Records provided START

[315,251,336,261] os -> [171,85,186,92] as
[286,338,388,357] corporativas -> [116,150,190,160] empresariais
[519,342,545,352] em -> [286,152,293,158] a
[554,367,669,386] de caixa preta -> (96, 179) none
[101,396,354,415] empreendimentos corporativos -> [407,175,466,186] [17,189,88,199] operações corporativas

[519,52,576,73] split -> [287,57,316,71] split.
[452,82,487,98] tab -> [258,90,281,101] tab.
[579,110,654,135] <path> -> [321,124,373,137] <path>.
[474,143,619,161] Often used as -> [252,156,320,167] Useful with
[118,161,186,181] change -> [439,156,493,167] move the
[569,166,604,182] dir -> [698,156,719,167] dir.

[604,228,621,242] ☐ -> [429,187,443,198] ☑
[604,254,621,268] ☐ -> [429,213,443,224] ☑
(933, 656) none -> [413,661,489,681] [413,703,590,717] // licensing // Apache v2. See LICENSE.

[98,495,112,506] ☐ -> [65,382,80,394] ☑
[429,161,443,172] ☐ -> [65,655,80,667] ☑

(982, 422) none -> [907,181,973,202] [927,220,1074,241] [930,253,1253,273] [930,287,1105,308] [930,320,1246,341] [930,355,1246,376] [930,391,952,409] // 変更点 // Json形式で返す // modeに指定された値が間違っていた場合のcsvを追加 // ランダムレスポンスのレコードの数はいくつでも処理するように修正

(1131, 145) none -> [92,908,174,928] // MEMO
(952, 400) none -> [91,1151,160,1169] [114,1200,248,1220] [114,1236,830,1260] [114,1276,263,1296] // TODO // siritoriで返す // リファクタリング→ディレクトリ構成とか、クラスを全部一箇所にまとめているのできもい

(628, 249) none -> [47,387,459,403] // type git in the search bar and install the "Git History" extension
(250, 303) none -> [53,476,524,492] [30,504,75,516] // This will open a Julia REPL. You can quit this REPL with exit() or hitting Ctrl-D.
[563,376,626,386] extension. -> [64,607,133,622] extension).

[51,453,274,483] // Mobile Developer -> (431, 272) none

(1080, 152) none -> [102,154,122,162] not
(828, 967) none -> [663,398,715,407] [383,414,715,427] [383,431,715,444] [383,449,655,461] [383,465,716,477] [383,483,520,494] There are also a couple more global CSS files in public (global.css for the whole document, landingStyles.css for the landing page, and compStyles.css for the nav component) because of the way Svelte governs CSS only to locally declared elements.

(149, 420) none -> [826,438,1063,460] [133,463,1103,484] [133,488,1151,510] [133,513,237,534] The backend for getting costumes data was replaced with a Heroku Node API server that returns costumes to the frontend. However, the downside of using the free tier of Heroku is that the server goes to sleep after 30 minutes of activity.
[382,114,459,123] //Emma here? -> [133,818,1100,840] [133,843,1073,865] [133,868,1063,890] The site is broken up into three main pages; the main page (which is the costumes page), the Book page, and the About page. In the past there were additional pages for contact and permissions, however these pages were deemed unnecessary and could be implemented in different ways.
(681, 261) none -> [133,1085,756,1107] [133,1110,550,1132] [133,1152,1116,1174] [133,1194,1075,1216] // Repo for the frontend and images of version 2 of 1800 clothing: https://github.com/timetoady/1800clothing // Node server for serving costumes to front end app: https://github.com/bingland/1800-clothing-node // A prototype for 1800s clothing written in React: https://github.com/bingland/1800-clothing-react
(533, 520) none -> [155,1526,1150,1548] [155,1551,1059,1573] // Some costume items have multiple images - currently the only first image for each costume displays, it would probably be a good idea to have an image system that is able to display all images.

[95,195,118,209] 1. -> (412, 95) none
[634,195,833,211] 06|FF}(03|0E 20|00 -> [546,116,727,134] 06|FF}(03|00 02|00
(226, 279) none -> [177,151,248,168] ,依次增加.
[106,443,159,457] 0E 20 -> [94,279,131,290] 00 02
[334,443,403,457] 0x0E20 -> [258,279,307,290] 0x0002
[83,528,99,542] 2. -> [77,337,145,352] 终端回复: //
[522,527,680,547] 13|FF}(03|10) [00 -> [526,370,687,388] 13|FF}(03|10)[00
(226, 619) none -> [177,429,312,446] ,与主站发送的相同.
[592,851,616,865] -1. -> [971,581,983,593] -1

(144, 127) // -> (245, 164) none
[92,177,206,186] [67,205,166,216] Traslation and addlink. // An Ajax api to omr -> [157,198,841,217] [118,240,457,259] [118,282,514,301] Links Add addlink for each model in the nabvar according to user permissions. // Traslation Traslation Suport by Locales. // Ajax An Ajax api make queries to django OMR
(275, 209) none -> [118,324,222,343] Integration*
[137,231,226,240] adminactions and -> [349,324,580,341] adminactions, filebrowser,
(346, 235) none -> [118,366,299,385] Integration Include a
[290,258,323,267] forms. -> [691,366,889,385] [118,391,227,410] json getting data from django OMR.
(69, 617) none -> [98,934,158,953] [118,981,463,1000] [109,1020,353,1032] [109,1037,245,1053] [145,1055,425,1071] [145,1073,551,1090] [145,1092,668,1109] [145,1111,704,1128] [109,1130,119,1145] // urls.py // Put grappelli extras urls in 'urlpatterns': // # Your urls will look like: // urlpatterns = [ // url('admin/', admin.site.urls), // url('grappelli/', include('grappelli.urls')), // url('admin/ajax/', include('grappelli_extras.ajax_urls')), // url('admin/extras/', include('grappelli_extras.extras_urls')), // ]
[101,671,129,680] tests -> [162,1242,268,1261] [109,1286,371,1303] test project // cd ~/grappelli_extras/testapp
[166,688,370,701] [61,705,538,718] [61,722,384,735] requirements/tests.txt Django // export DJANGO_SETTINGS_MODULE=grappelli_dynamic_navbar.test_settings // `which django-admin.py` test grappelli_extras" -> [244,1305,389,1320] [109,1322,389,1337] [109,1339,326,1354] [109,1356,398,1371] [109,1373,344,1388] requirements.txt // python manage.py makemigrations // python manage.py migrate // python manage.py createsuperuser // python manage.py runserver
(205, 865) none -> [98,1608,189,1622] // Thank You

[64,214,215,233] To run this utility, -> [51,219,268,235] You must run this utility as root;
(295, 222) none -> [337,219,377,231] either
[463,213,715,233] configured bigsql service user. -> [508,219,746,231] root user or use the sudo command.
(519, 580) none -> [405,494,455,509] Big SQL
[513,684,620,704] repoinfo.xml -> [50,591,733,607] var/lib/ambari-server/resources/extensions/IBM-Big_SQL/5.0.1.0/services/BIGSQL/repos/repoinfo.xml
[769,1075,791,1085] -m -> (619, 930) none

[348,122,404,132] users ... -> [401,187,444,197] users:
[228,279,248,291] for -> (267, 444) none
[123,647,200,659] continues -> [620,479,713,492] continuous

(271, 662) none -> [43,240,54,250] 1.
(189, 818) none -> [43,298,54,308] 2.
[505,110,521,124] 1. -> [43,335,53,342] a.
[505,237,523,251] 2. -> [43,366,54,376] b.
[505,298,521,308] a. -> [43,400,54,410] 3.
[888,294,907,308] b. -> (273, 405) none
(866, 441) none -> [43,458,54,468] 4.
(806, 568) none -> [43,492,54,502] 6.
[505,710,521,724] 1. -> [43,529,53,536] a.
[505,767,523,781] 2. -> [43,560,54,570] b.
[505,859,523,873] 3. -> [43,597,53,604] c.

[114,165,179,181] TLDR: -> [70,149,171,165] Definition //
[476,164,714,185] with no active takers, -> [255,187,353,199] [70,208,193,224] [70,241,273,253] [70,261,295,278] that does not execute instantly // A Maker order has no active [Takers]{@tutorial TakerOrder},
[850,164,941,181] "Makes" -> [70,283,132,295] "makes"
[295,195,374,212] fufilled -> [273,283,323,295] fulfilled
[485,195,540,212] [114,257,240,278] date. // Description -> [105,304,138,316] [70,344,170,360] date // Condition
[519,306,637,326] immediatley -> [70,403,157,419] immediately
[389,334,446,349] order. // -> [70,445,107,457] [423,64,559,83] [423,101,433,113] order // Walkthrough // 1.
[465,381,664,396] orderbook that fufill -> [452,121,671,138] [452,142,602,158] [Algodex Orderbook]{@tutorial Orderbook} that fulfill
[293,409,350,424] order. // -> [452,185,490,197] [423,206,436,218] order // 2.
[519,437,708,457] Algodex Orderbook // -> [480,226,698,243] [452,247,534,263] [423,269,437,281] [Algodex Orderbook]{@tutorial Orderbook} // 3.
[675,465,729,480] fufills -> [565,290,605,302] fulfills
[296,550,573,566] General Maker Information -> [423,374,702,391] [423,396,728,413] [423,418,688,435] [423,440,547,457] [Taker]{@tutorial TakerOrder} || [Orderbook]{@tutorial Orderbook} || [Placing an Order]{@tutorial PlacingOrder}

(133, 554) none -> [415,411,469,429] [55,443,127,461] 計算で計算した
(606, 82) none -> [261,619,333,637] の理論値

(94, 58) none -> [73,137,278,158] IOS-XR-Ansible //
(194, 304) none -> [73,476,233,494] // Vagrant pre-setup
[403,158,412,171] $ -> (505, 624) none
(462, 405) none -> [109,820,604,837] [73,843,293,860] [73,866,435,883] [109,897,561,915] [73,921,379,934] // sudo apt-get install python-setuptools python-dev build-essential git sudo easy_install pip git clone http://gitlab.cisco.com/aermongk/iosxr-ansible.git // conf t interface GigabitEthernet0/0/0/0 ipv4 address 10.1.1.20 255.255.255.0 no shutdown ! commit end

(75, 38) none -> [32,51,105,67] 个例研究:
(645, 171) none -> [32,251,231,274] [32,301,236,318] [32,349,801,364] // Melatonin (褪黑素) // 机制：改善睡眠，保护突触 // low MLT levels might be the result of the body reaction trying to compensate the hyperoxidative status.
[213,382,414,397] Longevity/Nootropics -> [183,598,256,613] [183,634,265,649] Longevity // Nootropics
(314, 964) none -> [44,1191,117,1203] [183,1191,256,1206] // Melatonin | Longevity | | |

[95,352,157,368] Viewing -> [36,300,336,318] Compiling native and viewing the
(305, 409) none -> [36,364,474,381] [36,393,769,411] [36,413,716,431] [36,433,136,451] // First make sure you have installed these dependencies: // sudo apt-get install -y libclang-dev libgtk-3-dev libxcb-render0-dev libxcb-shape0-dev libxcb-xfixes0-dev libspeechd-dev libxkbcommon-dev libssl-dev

Records provided END

(What to do):
Your answer should consist solely of the lines above from the line with "[519,306,637,326] immediatley ->" to the line with "[675,465,729,480] fufills ->", both included, reproduced exactly.

(Completed task):
[519,306,637,326] immediatley -> [70,403,157,419] immediately
[389,334,446,349] order. // -> [70,445,107,457] [423,64,559,83] [423,101,433,113] order // Walkthrough // 1.
[465,381,664,396] orderbook that fufill -> [452,121,671,138] [452,142,602,158] [Algodex Orderbook]{@tutorial Orderbook} that fulfill
[293,409,350,424] order. // -> [452,185,490,197] [423,206,436,218] order // 2.
[519,437,708,457] Algodex Orderbook // -> [480,226,698,243] [452,247,534,263] [423,269,437,281] [Algodex Orderbook]{@tutorial Orderbook} // 3.
[675,465,729,480] fufills -> [565,290,605,302] fulfills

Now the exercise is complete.